— ФРАГМЕНТ ДОКУМЕНТА —
Ценности педагогического дискурса объясняются его системообразующей целью и могут быть выражены аксиологическими протокольными предложениями, то есть высказываниями, содержащими операторы долженствования (следует, нужно, должно) и положительные ценности. Такие предложения являются исследовательским конструктом, но в ряде случаев они могут получать реализацию в определенных кодексах, могут быть за-
шифрованы в пословицах, могут проявляться в различных модификациях (вплоть до пародирования и прямого отрицания) в прецедентных текстах и, главным образом, находят прямое выражение в ситуациях коммуникативного сбоя, когда участники общения вынуждены формулировать то, что обычно подразумевается и является условием нормального общения. Например, существует ряд модифицированных вариантов императива «Старших нужно уважать»: «Яйца курицу не учат», «Старый конь борозды не испортит», «Старая раковина жемчуг дает», «Почитай старших — вас станут почитать младшие» и т. д.
Издержки составления полного списка ценностей педагогического дискурса весьма велики, ведь этот аспект дискурса представляет собой коммуникативное пространство, в котором происходит метаморфоза почти всех моральных ценностей, в том числе относящихся к религиозному, научному и политическому типам.
Кроме того, ценности дискурса несут идеологический заряд, следовательно, в разных социальных системах возможны расхождения между ними. Ценностная «картина мира» представ-ляет собой не совокупность дискретных образований, а особый континуум, который членится людьми с известной долей условности. Тем не менее можно очертить примерный вариант такого списка, открытый для расширения, модификаций и корректировок:
Жизнь есть благо, поэтому следует ценить жизнь, в том числе свою, ближних и дальних людей, а также всех живых существ.
Познание есть благо, поэтому следует учиться. Следует с почтением относиться к учителю, к источникам знания, прежде всего — книгам, к процессу учения и месту обучения.
Знания приходят с опытом и возрастом, поэтому следует с почтением относиться к старшим. Они должны наставлять младших, младшим следует учиться у старших.
Учение сопряжено с преодолением трудностей, поэтому следует проявлять упорство и настойчивость в учении. Следует поощрять упорных и порицать нерадивых учеников, помогать обучаться.
Учение неразрывно связано с ошибками, которые следует замечать и исправлять.
Знания могут быть поверхностными и глубокими, но следует стремиться к получению последних знаний. Следует с почтением относиться к носителям глубоких и достоверных знаний, необходимо проверять поверхностные знания.
Знания передаются постепенно, поэтому следует определять меру знания для ученика. Нужно передавать знания ученикам, подготовленным к усвоению этих знаний, избегая поспешности и замедленности в обучении.
Знания закрепляются в повторениях, упражнениях и практике, поэтому следует многократно повторять то, что должно быть усвоено.
Учитель должен быть образцом для ученика.
Ценности педагогического дискурса соответствуют ценностям социализации как общественного явления, реализуемого всей системой институтов, в том числе рядом специальный. Существует несколько путей выявления ценностей дискурса. Во-первых, это моделирование культурных концептов, необходимым компонентом которых являются ценности, что позволяет установить ценностную картину мира применительно к определенному этносу или социуму (Карасик, 1994, 1996) . Во-вторык, это моделирование нормативных постулатов и следствий в рамках поведенческих стереотипов, например, приоритет родственных отношений «муж и жена» либо «родители и дети»: первая модель соответствует западноевропейской и американской культурной парадигме, вторая — китайской (Hsu, 1969). В-третьих, это анализ топосов, или общих мест в риторике, например, народная педагогика, отраженная в пословицах: характеристики трудолюбия и лени, честности и нечестности, смелости, трусости и безрассудства, гордости и утраты доброго имени, терпеливости и нетерпеливости, бескорыстия и корысти, скромности и нескромности, силы и слабости (Рождественский, 1997, с. 523—524).

— ПОКАЗАННЫЕ СТРОКИ —
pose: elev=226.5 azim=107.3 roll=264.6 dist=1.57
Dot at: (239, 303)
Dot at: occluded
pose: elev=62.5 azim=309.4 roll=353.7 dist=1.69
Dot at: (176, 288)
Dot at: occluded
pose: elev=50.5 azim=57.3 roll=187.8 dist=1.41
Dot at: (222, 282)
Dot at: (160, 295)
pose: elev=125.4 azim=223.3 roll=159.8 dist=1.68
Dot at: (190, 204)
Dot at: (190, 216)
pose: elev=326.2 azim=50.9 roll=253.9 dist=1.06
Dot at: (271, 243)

— ЧТО СДЕЛАТЬ —
(1) Ответьте по фрагменту о ценностях педагогического дискурса:
(a) Какие операторы долженствования перечислены в скобках?
(b) Какой культурной парадигме соответствует приоритет отношений «родители и дети»?
(c) Кем, согласно списку, должен быть учитель для ученика?
(2) Согласуются ли эти утверждения с фрагментом о ценностях педагогического дискурса? На каждое ответьте «да» или «нет» и приведите решающие слова текста.
(a) Приведенный список ценностей закрыт для изменений.
(b) Знания закрепляются через повторения, упражнения и практику.
(c) Ценности дискурса не несут никакого идеологического заряда.
(3) Переведите на английский предложение из фрагмента о ценностях педагогического дискурса: «Учение неразрывно связано с ошибками, которые следует замечать и исправлять».

— ОТВЕТЫ К ЗАДАНИЯМ —
(1)
(a) Следует, нужно, должно.
(b) Китайской.
(c) Образцом для ученика.

(2)
(a) Нет: «открытый для расширения, модификаций и корректировок».
(b) Да: «Знания закрепляются в повторениях, упражнениях и практике».
(c) Нет: «ценности дискурса несут идеологический заряд».

(3) Learning is inseparably linked to mistakes, which should be noticed and corrected.